The panel says that going forward, police enforcement should be a last resort reserved for those caught multiple times beating the fare, a person deemed in the report as a “determined evader,” or those who bust MetroCard machines and “enable” evasion. Enforcement should be more evenly distributed at stations across the subway system instead of at stations in economically depressed areas, while on buses, the MTA should expand its civilian “Eagle” security teams that monitor jitneys to ensure payment, the report recommends.

Still, Lieber declined to commit to pushing the NYPD to “back off” on issuing summonses and arrests, which have increased dramatically under the Adams administration, and instead said he will allow the Police Department to independently evaluate the report’s findings and determine next steps.

Tapping to pay on the Scheidt & Bachmann prototype
Tapping to pay on the Scheidt & Bachmann prototype.Photo by Ben Brachfeld

But mustache-twirling malice is far from the only reason people jump the turnstile, the panel found. Some riders are “opportunistic” evaders who intended to pay but happen upon an opened emergency gate. Others are “frustrated” when they cannot fill up a MetroCard at a machine, and jump the turnstile or go through the emergency gate so they don’t miss their train.

Many students also skip fares as their Student MetroCards only provide a discount on weekdays during certain hours, while many other evaders simply do not have the means to pay.

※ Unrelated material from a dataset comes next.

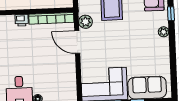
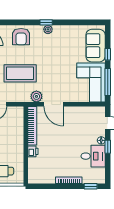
window: (171, 14) -> (46, 22), moved
door: (77, 42) -> (54, 104), hinge flipped

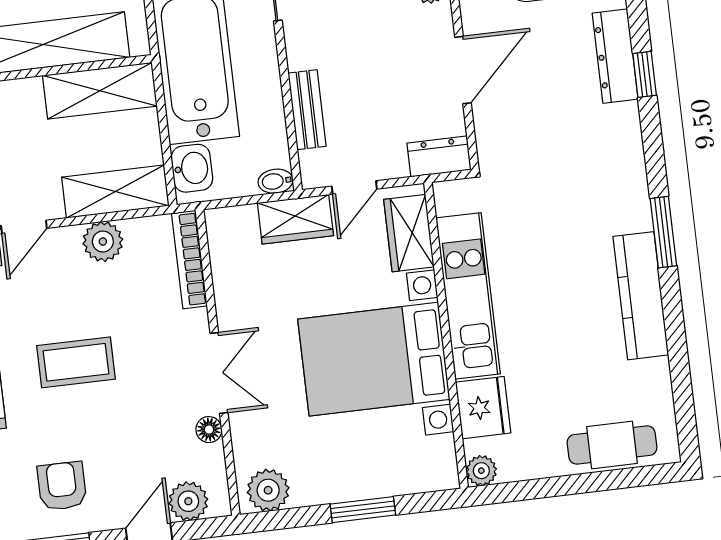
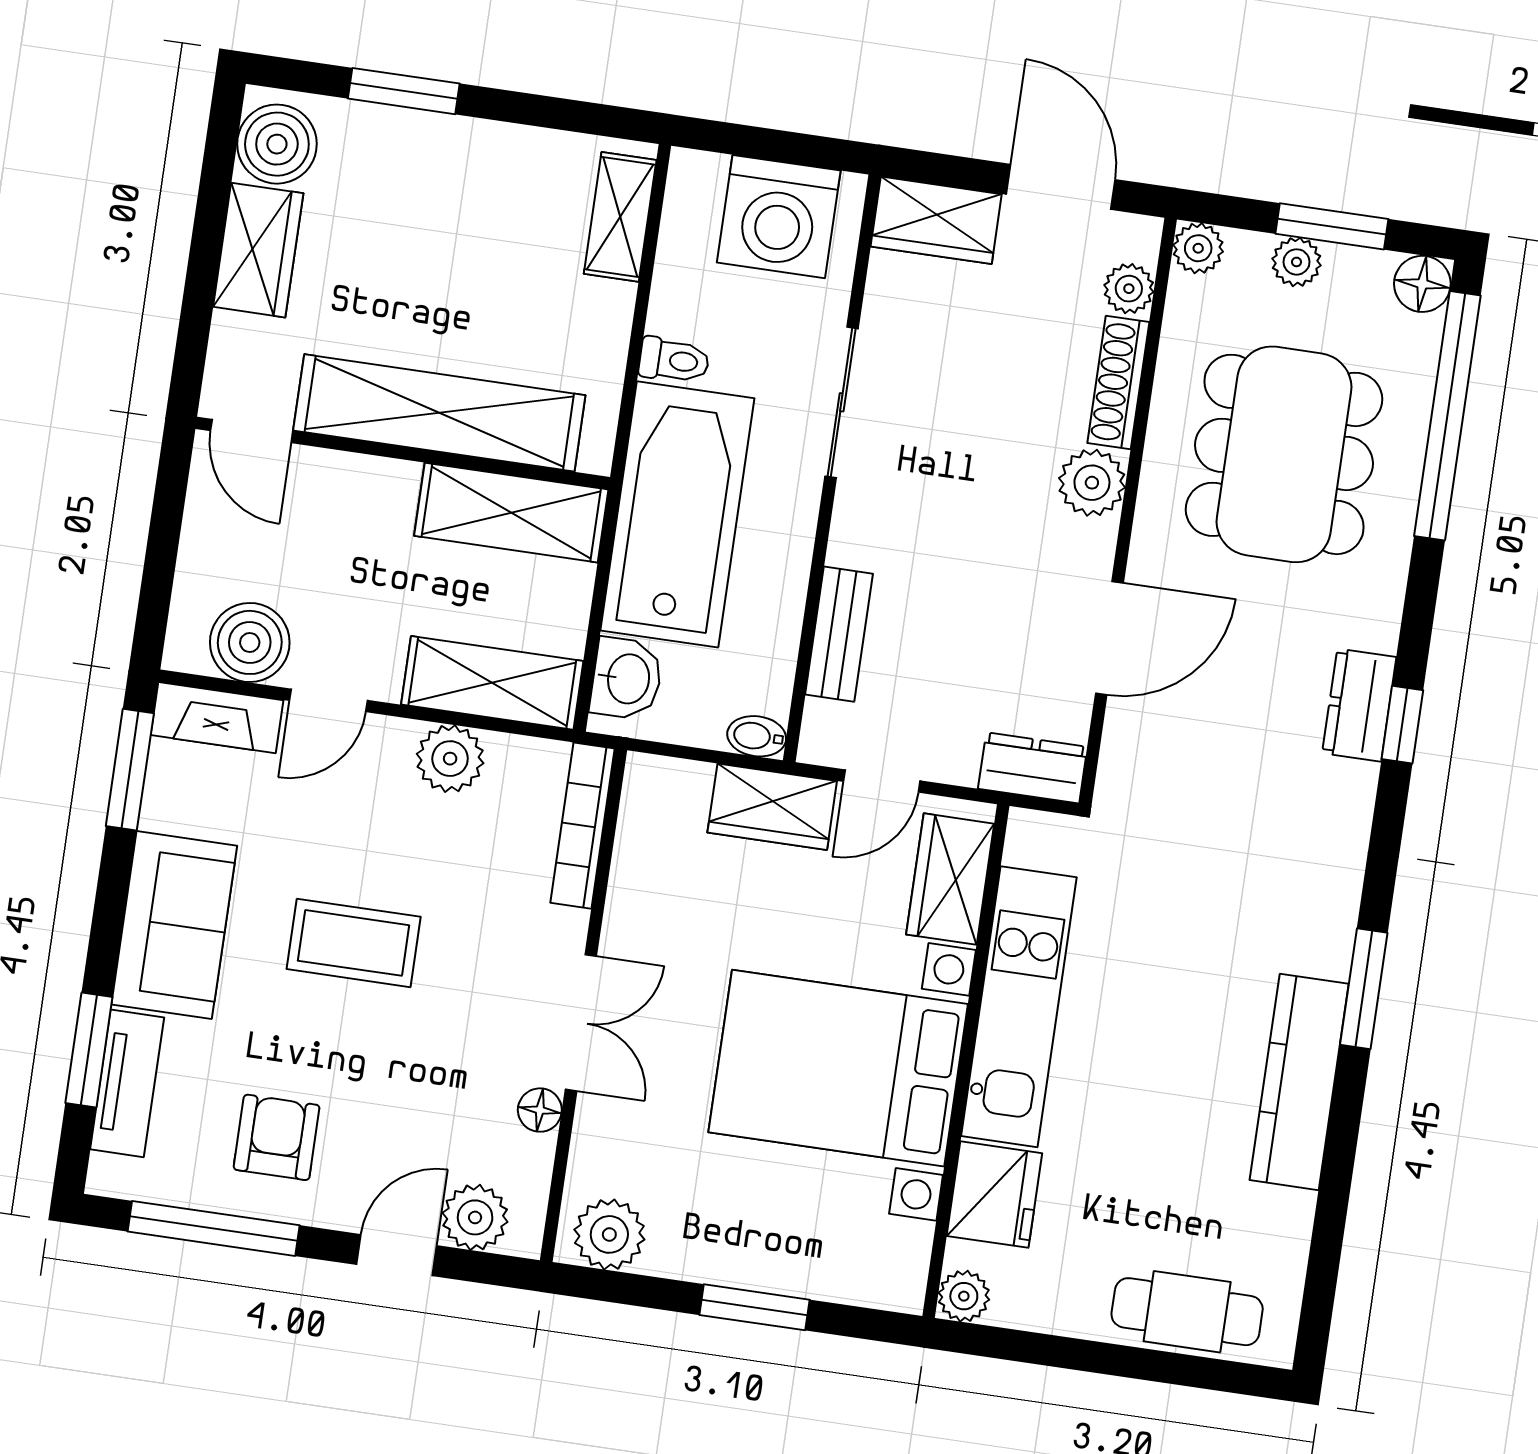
dresser: (615, 56) -> (1359, 705), width x0.70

To fix that, the panel recommends a host of measures beyond enforcement. Among them, there’s doubling the income thresholds for New Yorkers to qualify for Fair Fares, which the City Council has proposed for this year’s budget; expanding free rides for students to five rides per day, any day of the week; and improving signage and audio notifications warning of the penalties for fare-hopping.

Most notably, though, the panel recommends comprehensively redesigning the fare array, replacing the easily-vaultable, thigh-high turnstile with head-height glass doors that open middle-out, and are difficult if not impossible to jump over (amNewYork Metro was unable to do so).

“These fare gates are designed to make it much, much harder for persons to evade paying the fare coming in,” said Maldonado.

Four companies presented their prototypes at Grand Central Terminal and will be subject to a competitive procurement process should the MTA decide to take the plunge and implement a new turnstile. All of the prototypes also render moot the need for an emergency exit gate, as the doors can be opened automatically in the event of an emergency.